Anna T: Yeah! Hi, I was cu­ri­ous, eu­kary­ote, you men­tioned that some­times you might think that you’re see­ing a miss­ing dog situ­a­tion but it is, as you said, a very quiet dog. Do you have any ex­am­ples of that kind of thing?

eu­kary­ote: So, I re­ally en­joy think­ing about cheery and up­lift­ing top­ics in my free time, an­other thing I’ve heard passed about, biolog­i­cal-es­que risk, is that a dis­ease can’t kill off a species. We just don’t have ex­am­ples of that. Species don’t die from that. So, we don’t need to worry about this as a species, and these dis­eases will never evolve nat­u­rally, blah blah blah, we’re fine. And I’m like, wait, hang on… and I checked and there are ac­tu­ally dozens of ex­am­ples of dis­eases kil­ling off a species. Not on the scale that we should nec­es­sar­ily worry about it. It’s a whole thing. What­ever. But in that case, those peo­ple just hadn’t done the re­search. That was their quiet dog.

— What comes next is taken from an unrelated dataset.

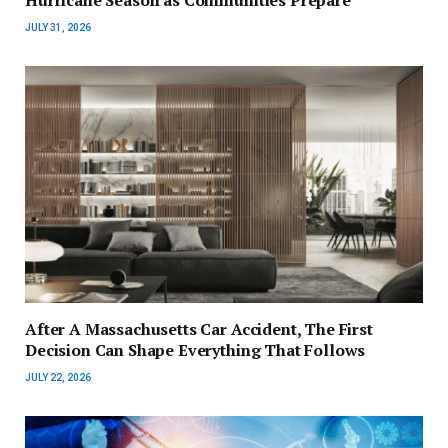
Hurricane Season as Communities Prepare
JULY 31, 2026
After A Massachusetts Car Accident, The First
Decision Can Shape Everything That Follows
JULY 22, 2026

Ben Pace: Cool, cool. or­thonor­mal, do you want to ask a ques­tion?

or­thonor­mal: So, have you thought about ad­ver­sar­ial rea­son­ing as a way to bring these out? I’ve heard, and you’re the biol­o­gist here, that the one use­ful bi-product of cre­ation­ism has been com­ing up with a few miss­ing dogs for biol­o­gists to look at.

eu­kary­ote: Oh, I love it! Yeah that seems su­per fruit­ful and I’ve not thought in depth about how to do it. I gave some ex­am­ples about ways of do­ing this with your­self, but if you can find a will­ing part­ner or just some­one who dis­agrees with what you say and you can fight them about it, that seems pretty good. I haven’t thought too much about it. But, yeah, seems fruit­ful.

Ben Pace: All right, thanks a lot, eu­kary­ote.